Images with bounding boxes
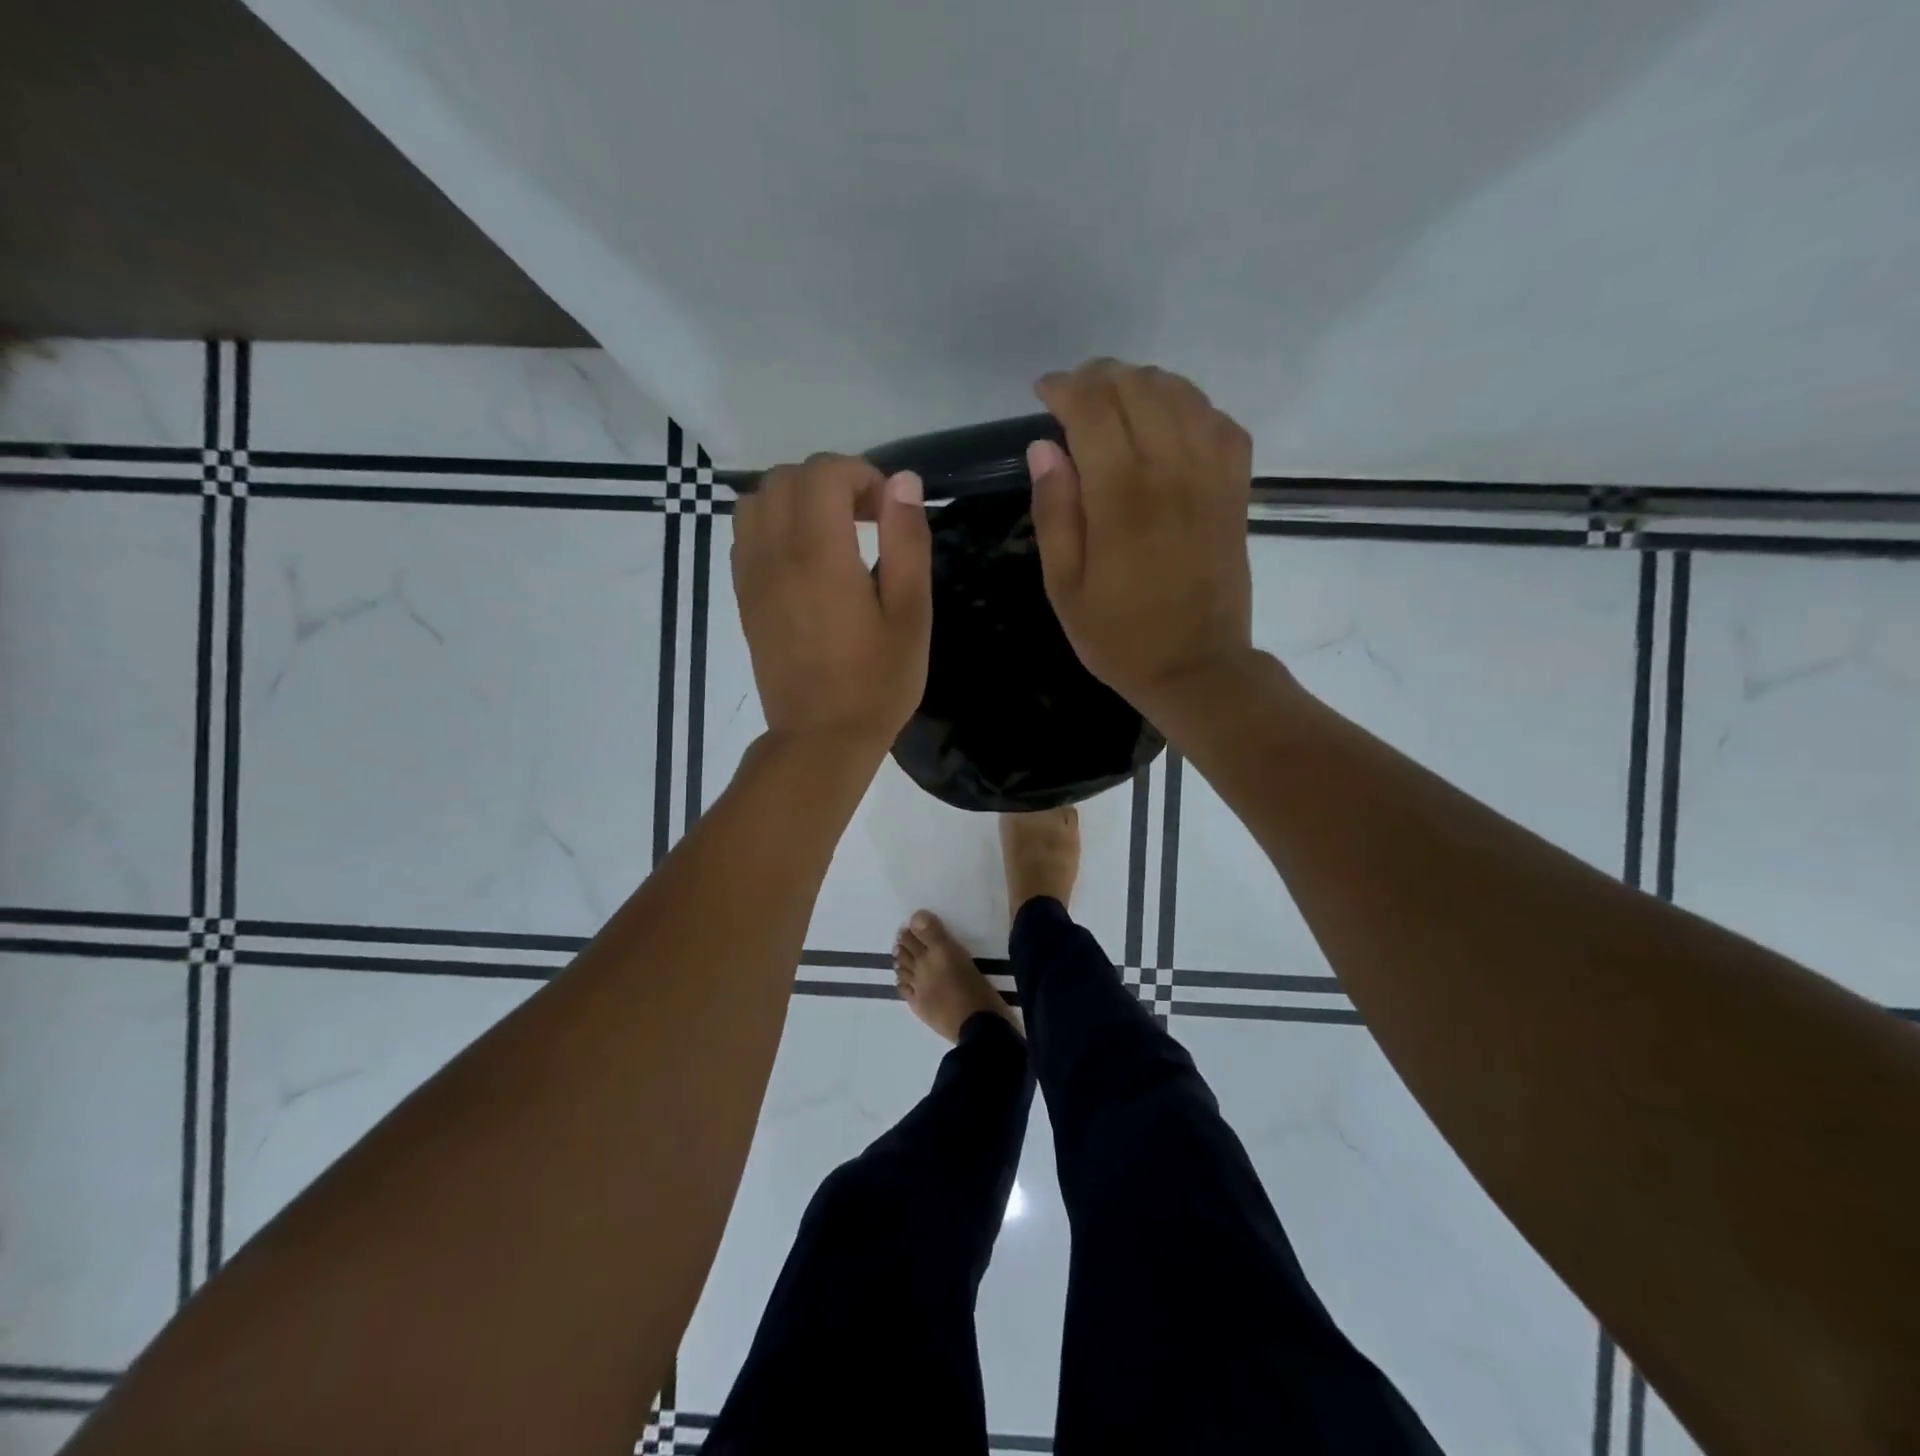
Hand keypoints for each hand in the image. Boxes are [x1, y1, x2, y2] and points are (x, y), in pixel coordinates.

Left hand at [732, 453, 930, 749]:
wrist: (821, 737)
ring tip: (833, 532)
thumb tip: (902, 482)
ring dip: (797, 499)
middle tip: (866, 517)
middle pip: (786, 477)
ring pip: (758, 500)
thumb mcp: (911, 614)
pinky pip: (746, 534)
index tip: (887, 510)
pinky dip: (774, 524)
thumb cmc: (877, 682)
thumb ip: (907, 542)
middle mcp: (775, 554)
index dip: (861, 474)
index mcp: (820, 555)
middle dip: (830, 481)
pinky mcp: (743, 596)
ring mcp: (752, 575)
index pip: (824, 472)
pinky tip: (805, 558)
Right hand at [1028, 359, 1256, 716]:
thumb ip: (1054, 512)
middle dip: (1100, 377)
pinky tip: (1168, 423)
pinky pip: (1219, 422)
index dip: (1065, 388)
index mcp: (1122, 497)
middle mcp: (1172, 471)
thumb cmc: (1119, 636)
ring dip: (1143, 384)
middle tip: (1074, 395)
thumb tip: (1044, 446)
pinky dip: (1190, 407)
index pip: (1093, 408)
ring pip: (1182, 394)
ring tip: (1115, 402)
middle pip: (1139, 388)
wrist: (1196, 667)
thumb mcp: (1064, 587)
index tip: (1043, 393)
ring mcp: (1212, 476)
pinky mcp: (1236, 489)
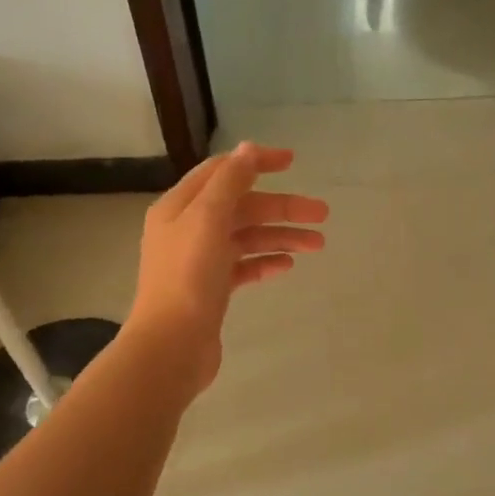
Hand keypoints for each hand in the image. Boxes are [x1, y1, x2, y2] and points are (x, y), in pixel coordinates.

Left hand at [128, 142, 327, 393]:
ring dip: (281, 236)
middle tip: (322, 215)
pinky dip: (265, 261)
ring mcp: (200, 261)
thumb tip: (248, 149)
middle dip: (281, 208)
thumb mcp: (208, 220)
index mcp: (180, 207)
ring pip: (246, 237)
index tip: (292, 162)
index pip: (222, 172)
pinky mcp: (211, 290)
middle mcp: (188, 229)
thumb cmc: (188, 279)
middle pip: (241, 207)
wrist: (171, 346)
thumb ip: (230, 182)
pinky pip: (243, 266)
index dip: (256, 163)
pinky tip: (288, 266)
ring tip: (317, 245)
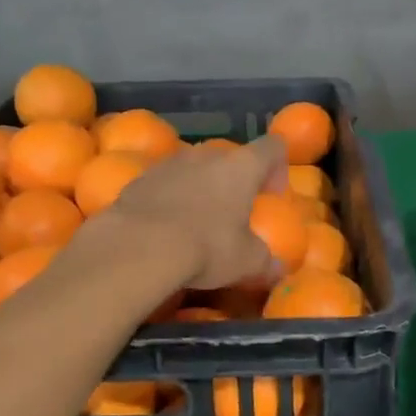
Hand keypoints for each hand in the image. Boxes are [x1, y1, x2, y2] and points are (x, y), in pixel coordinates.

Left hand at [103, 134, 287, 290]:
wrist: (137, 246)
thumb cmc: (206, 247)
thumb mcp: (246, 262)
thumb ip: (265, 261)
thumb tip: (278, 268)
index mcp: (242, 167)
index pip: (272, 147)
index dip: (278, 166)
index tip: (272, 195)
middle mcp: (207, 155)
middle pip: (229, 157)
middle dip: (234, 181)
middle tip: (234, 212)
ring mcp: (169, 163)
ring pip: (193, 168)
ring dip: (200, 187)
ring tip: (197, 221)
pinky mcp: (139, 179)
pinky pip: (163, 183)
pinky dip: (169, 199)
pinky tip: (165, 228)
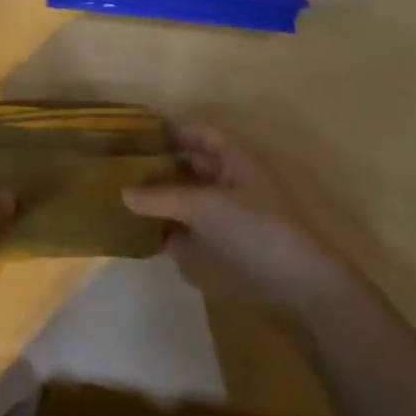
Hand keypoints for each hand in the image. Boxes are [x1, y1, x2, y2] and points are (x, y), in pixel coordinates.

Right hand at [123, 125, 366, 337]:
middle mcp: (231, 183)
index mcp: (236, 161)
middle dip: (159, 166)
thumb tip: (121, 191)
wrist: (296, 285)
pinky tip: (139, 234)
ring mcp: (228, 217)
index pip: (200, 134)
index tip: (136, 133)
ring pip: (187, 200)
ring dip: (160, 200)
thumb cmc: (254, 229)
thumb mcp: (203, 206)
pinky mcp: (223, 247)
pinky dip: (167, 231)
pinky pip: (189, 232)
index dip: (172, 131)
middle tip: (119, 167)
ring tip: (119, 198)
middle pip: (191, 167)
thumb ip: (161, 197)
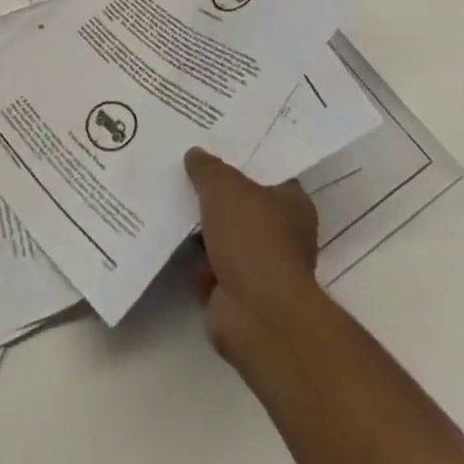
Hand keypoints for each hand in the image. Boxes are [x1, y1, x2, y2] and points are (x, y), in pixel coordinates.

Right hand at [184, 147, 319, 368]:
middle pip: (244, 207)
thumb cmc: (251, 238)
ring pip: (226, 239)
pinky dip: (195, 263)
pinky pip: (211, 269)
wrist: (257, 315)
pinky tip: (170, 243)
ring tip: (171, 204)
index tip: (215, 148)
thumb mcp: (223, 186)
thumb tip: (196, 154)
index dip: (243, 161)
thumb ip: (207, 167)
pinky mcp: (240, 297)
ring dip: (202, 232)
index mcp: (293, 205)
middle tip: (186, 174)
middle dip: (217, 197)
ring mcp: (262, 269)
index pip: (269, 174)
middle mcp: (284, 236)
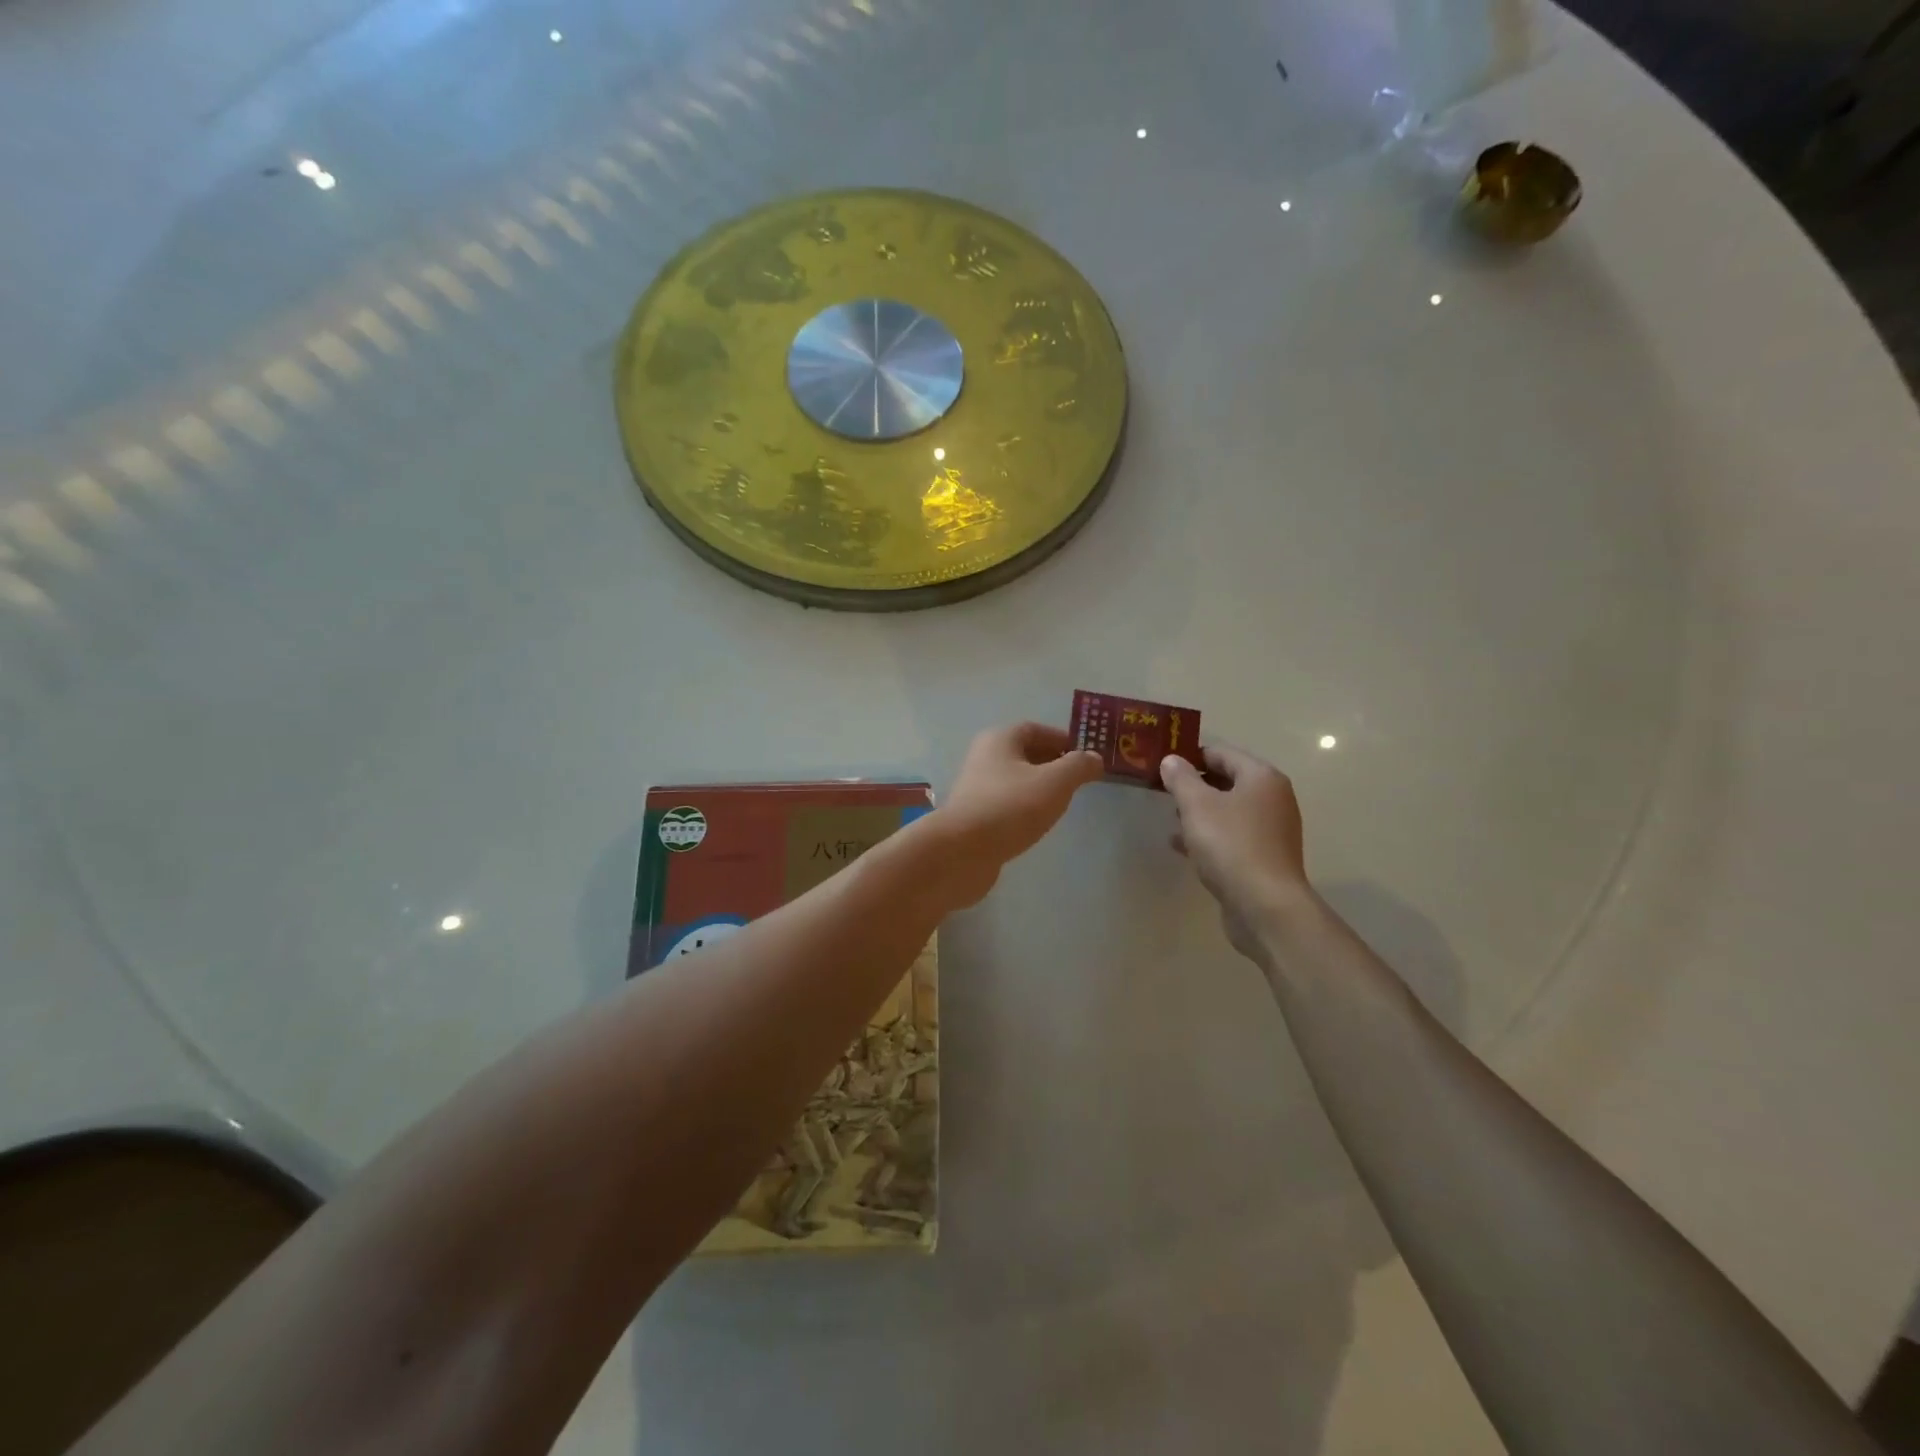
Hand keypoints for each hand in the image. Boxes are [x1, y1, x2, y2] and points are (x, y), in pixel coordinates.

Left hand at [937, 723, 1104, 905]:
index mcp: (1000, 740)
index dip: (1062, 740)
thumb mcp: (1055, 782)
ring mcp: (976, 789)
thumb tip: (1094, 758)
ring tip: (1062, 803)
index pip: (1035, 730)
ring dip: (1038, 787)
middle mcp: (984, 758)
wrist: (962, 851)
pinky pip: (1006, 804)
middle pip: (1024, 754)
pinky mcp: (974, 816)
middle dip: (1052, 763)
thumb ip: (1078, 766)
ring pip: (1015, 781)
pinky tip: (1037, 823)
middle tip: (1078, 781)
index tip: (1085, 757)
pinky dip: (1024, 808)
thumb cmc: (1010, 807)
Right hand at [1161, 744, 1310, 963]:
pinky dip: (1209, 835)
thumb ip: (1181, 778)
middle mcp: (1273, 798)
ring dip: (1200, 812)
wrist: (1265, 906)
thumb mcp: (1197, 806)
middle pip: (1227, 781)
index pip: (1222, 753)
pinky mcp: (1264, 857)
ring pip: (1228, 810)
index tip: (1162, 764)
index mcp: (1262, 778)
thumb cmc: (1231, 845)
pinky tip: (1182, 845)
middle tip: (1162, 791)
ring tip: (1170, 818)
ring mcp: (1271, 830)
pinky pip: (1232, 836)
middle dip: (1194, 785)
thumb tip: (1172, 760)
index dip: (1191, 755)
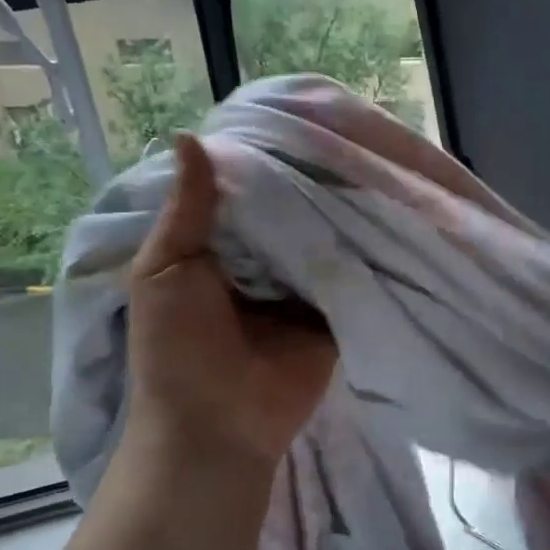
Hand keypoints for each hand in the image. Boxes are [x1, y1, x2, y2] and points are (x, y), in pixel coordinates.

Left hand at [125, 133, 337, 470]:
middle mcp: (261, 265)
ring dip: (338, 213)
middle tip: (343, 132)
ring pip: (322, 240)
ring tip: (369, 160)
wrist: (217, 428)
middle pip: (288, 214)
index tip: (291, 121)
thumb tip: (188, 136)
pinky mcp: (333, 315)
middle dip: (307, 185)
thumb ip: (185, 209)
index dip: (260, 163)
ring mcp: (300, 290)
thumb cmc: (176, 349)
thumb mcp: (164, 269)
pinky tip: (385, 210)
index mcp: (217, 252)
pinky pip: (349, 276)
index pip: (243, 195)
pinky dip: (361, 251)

Problem to solve: The answer is a single number: how many lines in the data above hold the string "wrist".

Expected output: 9